1. Construct two matrices $A$ and $B$ with Gaussian random entries of size $4096 \times 4096$. 
1. Compute $C = A B$ using matrix-matrix operations and report the time. 
1. Compute $C = A B$, treating $A$ as a matrix but computing the result for each column of $B$ one at a time. Report the time.
1. Compute $C = A B$, treating $A$ and $B$ as collections of vectors. Report the time.


In [7]:
# 1. Construct two matrices $A$ and $B$ with Gaussian random entries of size $4096 \times 4096$. 

import numpy as np
import time
mu, sigma = 0, 0.1 
start_gen= time.time()
A = np.random.normal(mu, sigma, size=(4096, 4096))
B = np.random.normal(mu, sigma, size=(4096, 4096))
end_gen= time.time()
print("generation time: ", end_gen - start_gen)

generation time:  0.7756555080413818
multiplication time: 0.9666411876678467


In [8]:
# 1. Compute $C = A B$ using matrix-matrix operations and report the time. 
start = time.time()
C = np.dot(A, B)
end = time.time()
print('multiplication time:', end - start)

multiplication time: 0.8772711753845215


In [10]:
# 1. Compute $C = A B$, treating $A$ as a matrix but computing the result for each column of $B$ one at a time. Report the time.
C = np.empty((4096, 4096))
start_3 = time.time()
for i in range(4096):
    C[:, i] = np.dot(A, B[:, i])
end_3 = time.time()

print(f"Operation3 took: ", end_3-start_3)

Operation3 took:  -26.428006649017334


In [ ]:
# 1. Compute $C = A B$, treating $A$ and $B$ as collections of vectors. Report the time.
C = np.empty((4096, 4096))
start_4 = time.time()
for i in range(4096):
    for j in range(4096):
        C[i,j] = np.dot(A[i, :], B[:, j])
end_4 = time.time()
print("Operation4 took: ",  end_4 - start_4, " seconds")
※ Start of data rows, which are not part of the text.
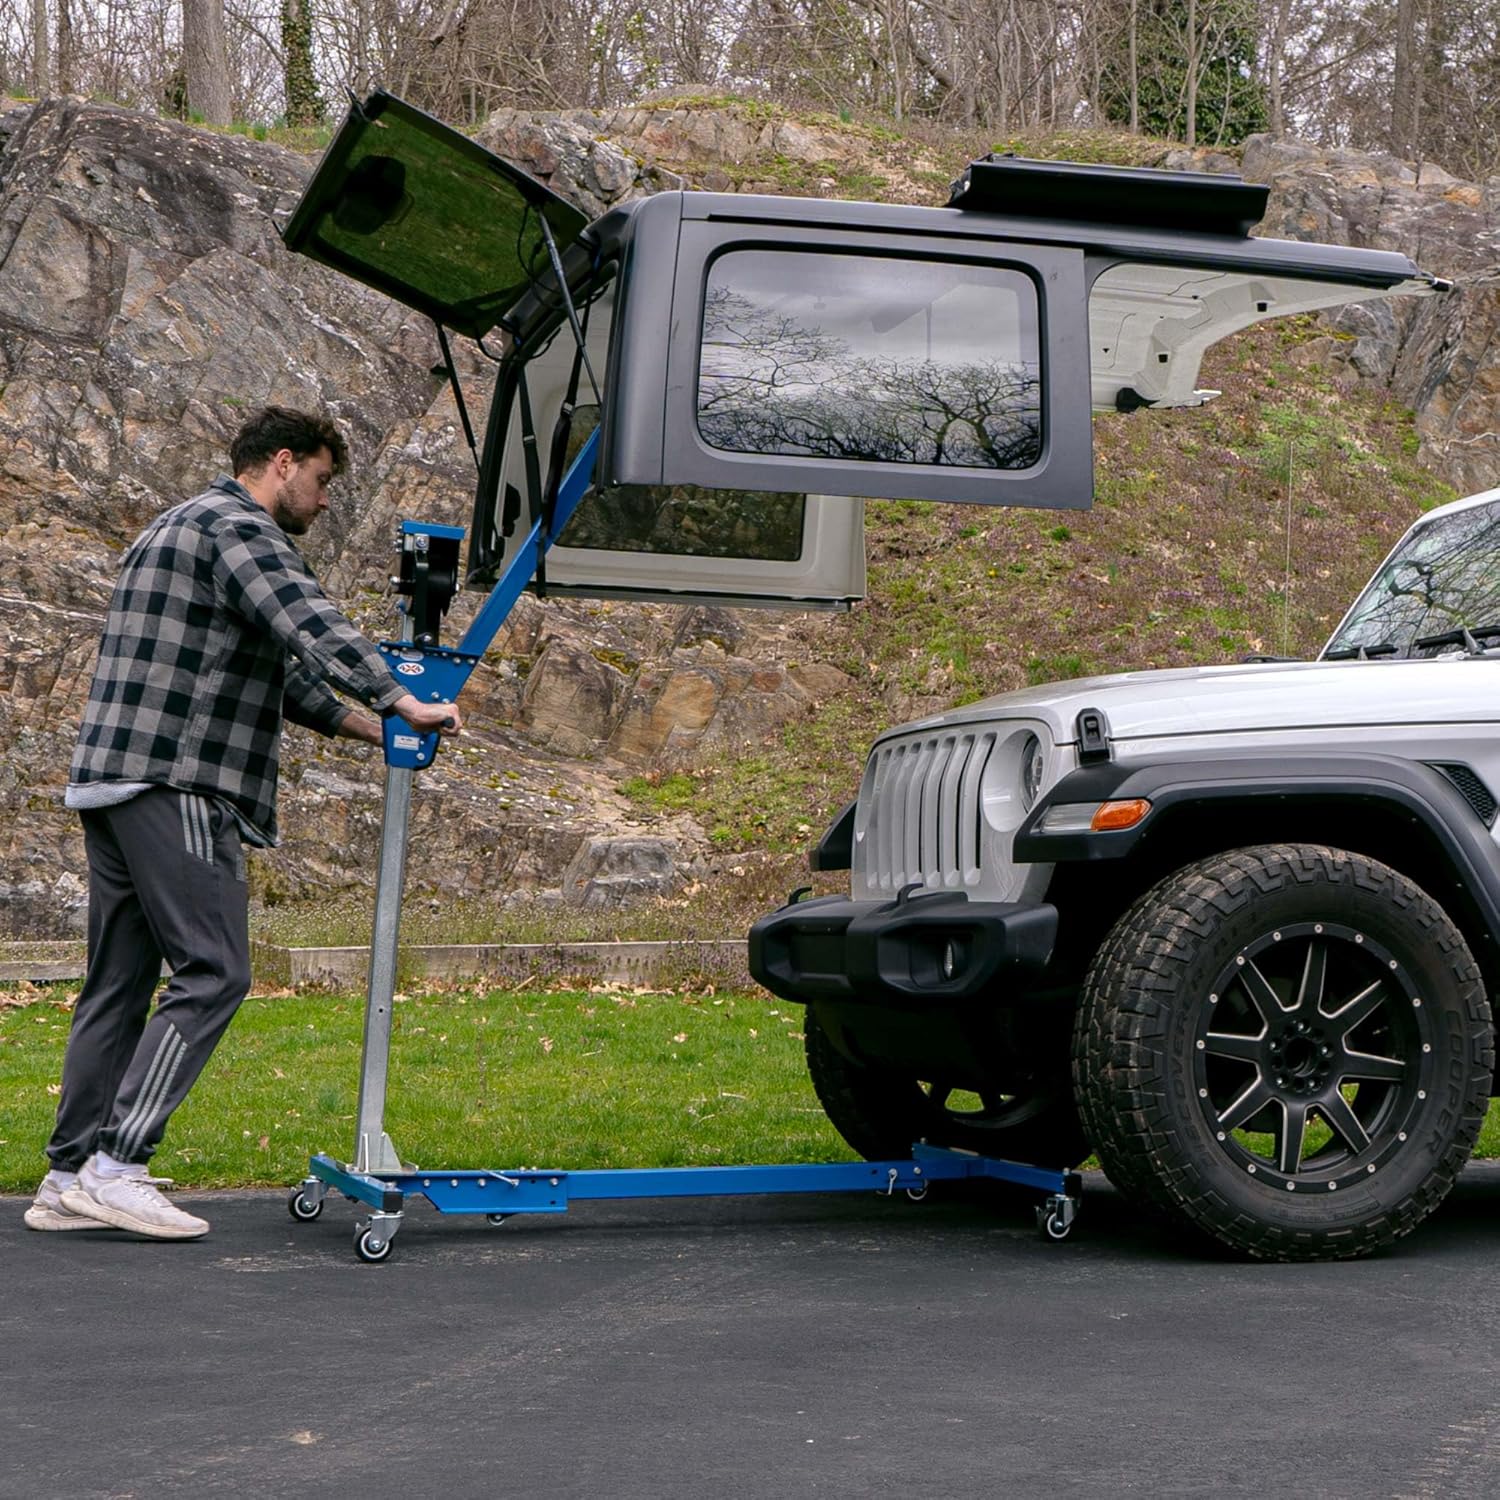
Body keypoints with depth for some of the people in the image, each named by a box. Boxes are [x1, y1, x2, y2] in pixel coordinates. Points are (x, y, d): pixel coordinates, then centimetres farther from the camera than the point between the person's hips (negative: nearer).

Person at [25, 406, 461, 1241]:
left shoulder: (179, 529, 28)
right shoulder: (238, 528, -6)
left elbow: (283, 673, 30)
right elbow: (311, 628, -21)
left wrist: (369, 727, 25)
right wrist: (406, 704, -18)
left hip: (111, 786, 11)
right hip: (176, 787, -10)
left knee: (119, 983, 10)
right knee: (213, 973, -10)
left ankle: (72, 1178, 11)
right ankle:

## 2. Pytorch on CPUs/GPUs

1. Install GPU drivers (if needed)
1. Install Pytorch on a GPU/CPU instance (https://pytorch.org/)
1. Display `!nvidia-smi` (if running on GPU instance)
1. Create a $2 \times 2$ matrix on the GPU (if applicable) and print it. See https://pytorch.org/tutorials/beginner/basics/tensorqs_tutorial.html for details.

## 3. Speedtest for vectorization

1. Repeat #1 again using Pytorch

## 4. Pytorch and NumPy (for Challengers)

Your goal is to measure the speed penalty between Pytorch and Python when converting data between both. We are going to do this as follows:

1. Create two Gaussian random matrices $A, B$ of size $4096 \times 4096$ in NDArray. 
1. Compute a vector $\mathbf{c} \in \mathbb{R}^{4096}$ where $c_i = \|A B_{i\cdot}\|^2$ where $\mathbf{c}$ is a **NumPy** vector.

To see the difference in speed due to Python perform the following two experiments and measure the time:

1. Compute $\|A B_{i\cdot}\|^2$ one at a time and assign its outcome to $\mathbf{c}_i$ directly.
1. Use an intermediate storage vector $\mathbf{d}$ in Pytorch Tensor for assignments and copy to NumPy at the end.

## 5. Memory efficient computation (for Terminators)

We want to compute $C \leftarrow A \cdot B + C$, where $A, B$ and $C$ are all matrices. Implement this in the most memory efficient manner. Pay attention to the following two things:

1. Do not allocate new memory for the new value of $C$.
1. Do not allocate new memory for intermediate results if possible.